Although I am only halfway through the book, listening to the audible version, I am totally sold on Metaxas’s ability to make a complicated story not only accessible and informative, but entertaining.

Mailed Not Nailed

For example, everyone knows that a theologian and monk named Martin Luther began the Protestant Reformation by posting 95 theses opposing the sale of indulgences on the Castle Church doors in Wittenberg, Germany. (An indulgence supposedly draws on the merit of the good works of Christ and the saints to deliver a sinner from punishment on earth or in purgatory). But most do not know that Luther may or may not have personally nailed the document to the doors, the bulletin board of its day. It could have been a clerk that swung the hammer. What sets October 31st apart, according to Metaxas, is that is the day Luther mailed his theses to his presiding bishop, Cardinal Albert of Brandenburg, with a proposal to call a conference of theologians on the abusive sale of indulgences.

Gutenberg’s Internet

Metaxas also illuminates the fact that, in those early days of the printing press, Luther had no intention of igniting a revolution and no idea of the part he would play in it. He was simply a pastor / theologian and faithful Catholic trying to do his job and protect his parish from oppression and heresy. The 95 theses, written in Latin, would have been indecipherable to most Germans who passed the church doors. They were meant for a limited audience of theological scholars who would have had thoughtful discussions and sent their conclusions and recommendations off to higher authority for approval.

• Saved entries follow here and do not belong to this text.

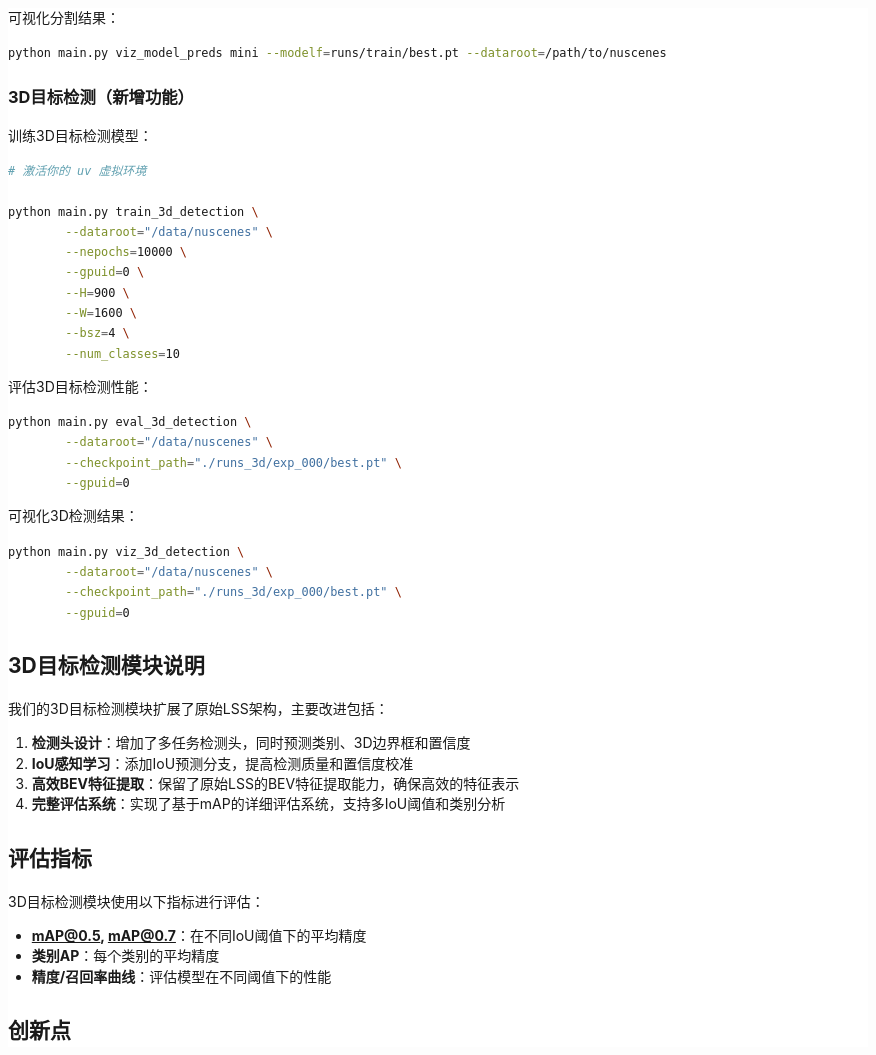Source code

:可视化分割结果：
```bash
python main.py viz_model_preds mini --modelf=runs/train/best.pt --dataroot=/path/to/nuscenes
```

### 3D目标检测（新增功能）

训练3D目标检测模型：
```bash
# 激活你的 uv 虚拟环境

python main.py train_3d_detection \
        --dataroot="/data/nuscenes" \
        --nepochs=10000 \
        --gpuid=0 \
        --H=900 \
        --W=1600 \
        --bsz=4 \
        --num_classes=10
```

评估3D目标检测性能：
```bash
python main.py eval_3d_detection \
        --dataroot="/data/nuscenes" \
        --checkpoint_path="./runs_3d/exp_000/best.pt" \
        --gpuid=0
```

可视化3D检测结果：
```bash
python main.py viz_3d_detection \
        --dataroot="/data/nuscenes" \
        --checkpoint_path="./runs_3d/exp_000/best.pt" \
        --gpuid=0
```

## 3D目标检测模块说明

我们的3D目标检测模块扩展了原始LSS架构，主要改进包括：

1. **检测头设计**：增加了多任务检测头，同时预测类别、3D边界框和置信度
2. **IoU感知学习**：添加IoU预测分支，提高检测质量和置信度校准
3. **高效BEV特征提取**：保留了原始LSS的BEV特征提取能力，确保高效的特征表示
4. **完整评估系统**：实现了基于mAP的详细评估系统，支持多IoU阈值和类别分析

## 评估指标

3D目标检测模块使用以下指标进行评估：
- **mAP@0.5, mAP@0.7**：在不同IoU阈值下的平均精度
- **类别AP**：每个类别的平均精度
- **精度/召回率曲线**：评估模型在不同阈值下的性能

## 创新点
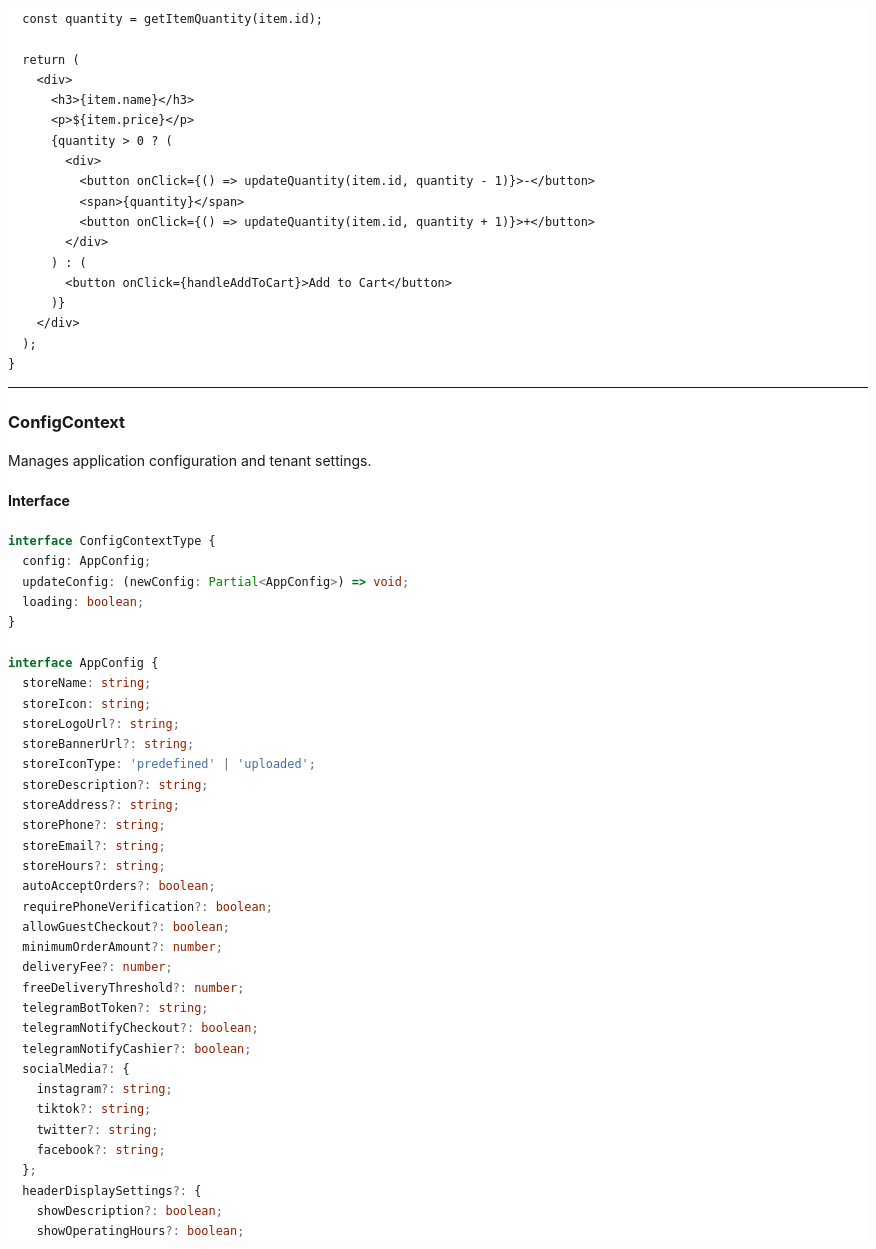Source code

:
 ```tsx
  const quantity = getItemQuantity(item.id);
  
  return (
    <div>
      <h3>{item.name}</h3>
      <p>${item.price}</p>
      {quantity > 0 ? (
        <div>
          <button onClick={() => updateQuantity(item.id, quantity - 1)}>-</button>
          <span>{quantity}</span>
          <button onClick={() => updateQuantity(item.id, quantity + 1)}>+</button>
        </div>
      ) : (
        <button onClick={handleAddToCart}>Add to Cart</button>
      )}
    </div>
  );
}
```

---

### ConfigContext

Manages application configuration and tenant settings.

#### Interface

```typescript
interface ConfigContextType {
  config: AppConfig;
  updateConfig: (newConfig: Partial<AppConfig>) => void;
  loading: boolean;
}

interface AppConfig {
  storeName: string;
  storeIcon: string;
  storeLogoUrl?: string;
  storeBannerUrl?: string;
  storeIconType: 'predefined' | 'uploaded';
  storeDescription?: string;
  storeAddress?: string;
  storePhone?: string;
  storeEmail?: string;
  storeHours?: string;
  autoAcceptOrders?: boolean;
  requirePhoneVerification?: boolean;
  allowGuestCheckout?: boolean;
  minimumOrderAmount?: number;
  deliveryFee?: number;
  freeDeliveryThreshold?: number;
  telegramBotToken?: string;
  telegramNotifyCheckout?: boolean;
  telegramNotifyCashier?: boolean;
  socialMedia?: {
    instagram?: string;
    tiktok?: string;
    twitter?: string;
    facebook?: string;
  };
  headerDisplaySettings?: {
    showDescription?: boolean;
    showOperatingHours?: boolean;
```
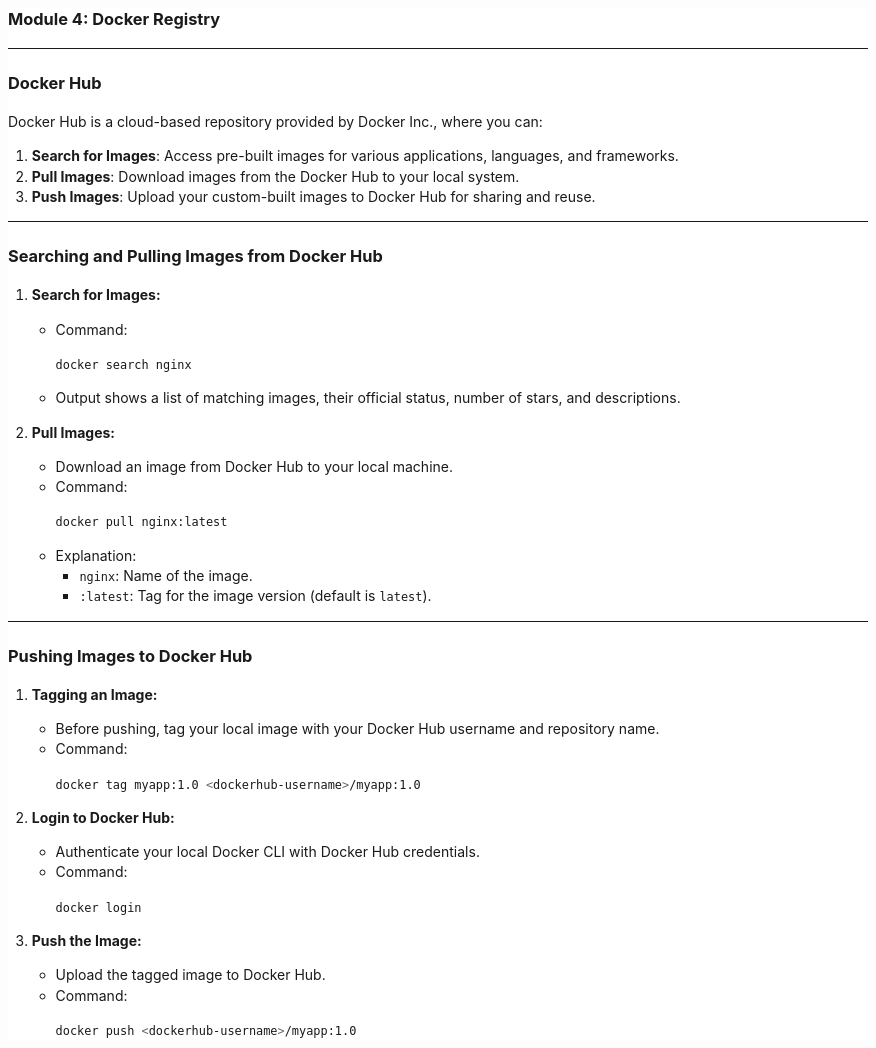 ### **Module 4: Docker Registry**

---

### **Docker Hub**
Docker Hub is a cloud-based repository provided by Docker Inc., where you can:
1. **Search for Images**: Access pre-built images for various applications, languages, and frameworks.
2. **Pull Images**: Download images from the Docker Hub to your local system.
3. **Push Images**: Upload your custom-built images to Docker Hub for sharing and reuse.

---

### **Searching and Pulling Images from Docker Hub**

1. **Search for Images:**
   - Command:
     ```bash
     docker search nginx
     ```
   - Output shows a list of matching images, their official status, number of stars, and descriptions.

2. **Pull Images:**
   - Download an image from Docker Hub to your local machine.
   - Command:
     ```bash
     docker pull nginx:latest
     ```
   - Explanation:
     - `nginx`: Name of the image.
     - `:latest`: Tag for the image version (default is `latest`).

---

### **Pushing Images to Docker Hub**

1. **Tagging an Image:**
   - Before pushing, tag your local image with your Docker Hub username and repository name.
   - Command:
     ```bash
     docker tag myapp:1.0 <dockerhub-username>/myapp:1.0
     ```

2. **Login to Docker Hub:**
   - Authenticate your local Docker CLI with Docker Hub credentials.
   - Command:
     ```bash
     docker login
     ```

3. **Push the Image:**
   - Upload the tagged image to Docker Hub.
   - Command:
     ```bash
     docker push <dockerhub-username>/myapp:1.0
     ```

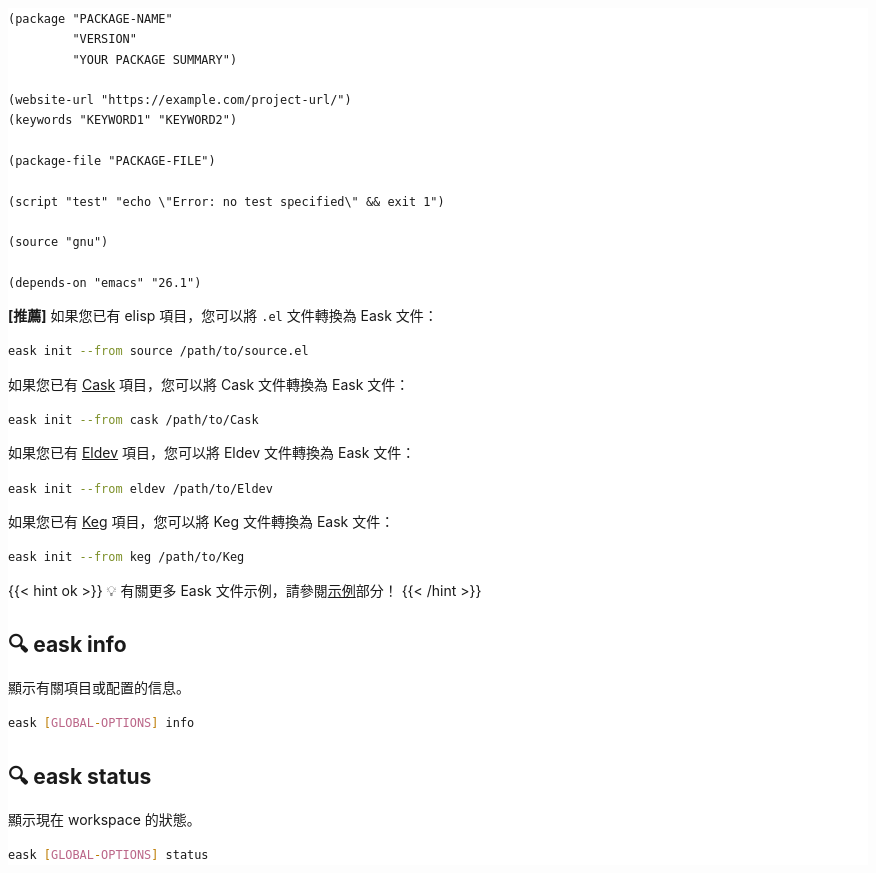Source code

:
 ```elisp
(package "PACKAGE-NAME"
         "VERSION"
         "YOUR PACKAGE SUMMARY")

(website-url "https://example.com/project-url/")
(keywords "KEYWORD1" "KEYWORD2")

(package-file "PACKAGE-FILE")

(script "test" "echo \"Error: no test specified\" && exit 1")

(source "gnu")

(depends-on "emacs" "26.1")
```

**[推薦]** 如果您已有 elisp 項目，您可以將 `.el` 文件轉換為 Eask 文件：

```sh
eask init --from source /path/to/source.el
```

如果您已有 [Cask][] 項目，您可以將 Cask 文件轉換為 Eask 文件：

```sh
eask init --from cask /path/to/Cask
```

如果您已有 [Eldev][] 項目，您可以將 Eldev 文件轉換為 Eask 文件：

```sh
eask init --from eldev /path/to/Eldev
```

如果您已有 [Keg][] 項目，您可以將 Keg 文件轉換為 Eask 文件：

```sh
eask init --from keg /path/to/Keg
```

{{< hint ok >}}
💡 有關更多 Eask 文件示例，請參閱[示例](https://emacs-esk.github.io/examples)部分！
{{< /hint >}}

## 🔍 eask info

顯示有關項目或配置的信息。

```sh
eask [GLOBAL-OPTIONS] info
```

## 🔍 eask status

顯示現在 workspace 的狀態。

```sh
eask [GLOBAL-OPTIONS] status
```


[Cask]: https://github.com/cask/cask
[Eldev]: https://emacs-eldev.github.io/eldev/
[Keg]: https://github.com/conao3/keg.el
[CircleCI]: https://circleci.com/
[GitHub Actions]: https://github.com/features/actions
[GitLab Runner]: https://docs.gitlab.com/runner/
[Travis CI]: https://www.travis-ci.com/
[ert]: https://www.gnu.org/software/emacs/manual/html_node/ert/
[ert-runner]: https://github.com/rejeep/ert-runner.el
[buttercup]: https://github.com/jorgenschaefer/emacs-buttercup
[ecukes]: https://github.com/ecukes/ecukes
[melpazoid]: https://github.com/riscy/melpazoid
[elisp-autofmt]: https://codeberg.org/ideasman42/emacs-elisp-autofmt
[elfmt]: https://github.com/riscy/elfmt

But the printing press was to the sixteenth century what the internet is today. Information transfer went from snail’s pace to light speed almost overnight. Further, with no copyright law in place, Luther could not prevent publishers from pushing his ideas far beyond the boundaries of Wittenberg and Mainz. He was soon embroiled in a battle that he had not planned and could not have anticipated. (He also never made a dime from his writings). Ultimately, Luther saw this series of unfortunate events as providential and embraced his calling as a reformer. But Metaxas removes the gloss of history and helps us see that Luther, like many of us, was a man of his times driven as much by circumstance as by conviction to take up the work which God had prepared in advance for him to do.

I’ve only brushed the surface of Metaxas’s latest, but I hope you will read it. It will give any Christian a greater comprehension of the treasures of grace we possess, the place in history we occupy, and perhaps help us see our calling as well as Luther saw his.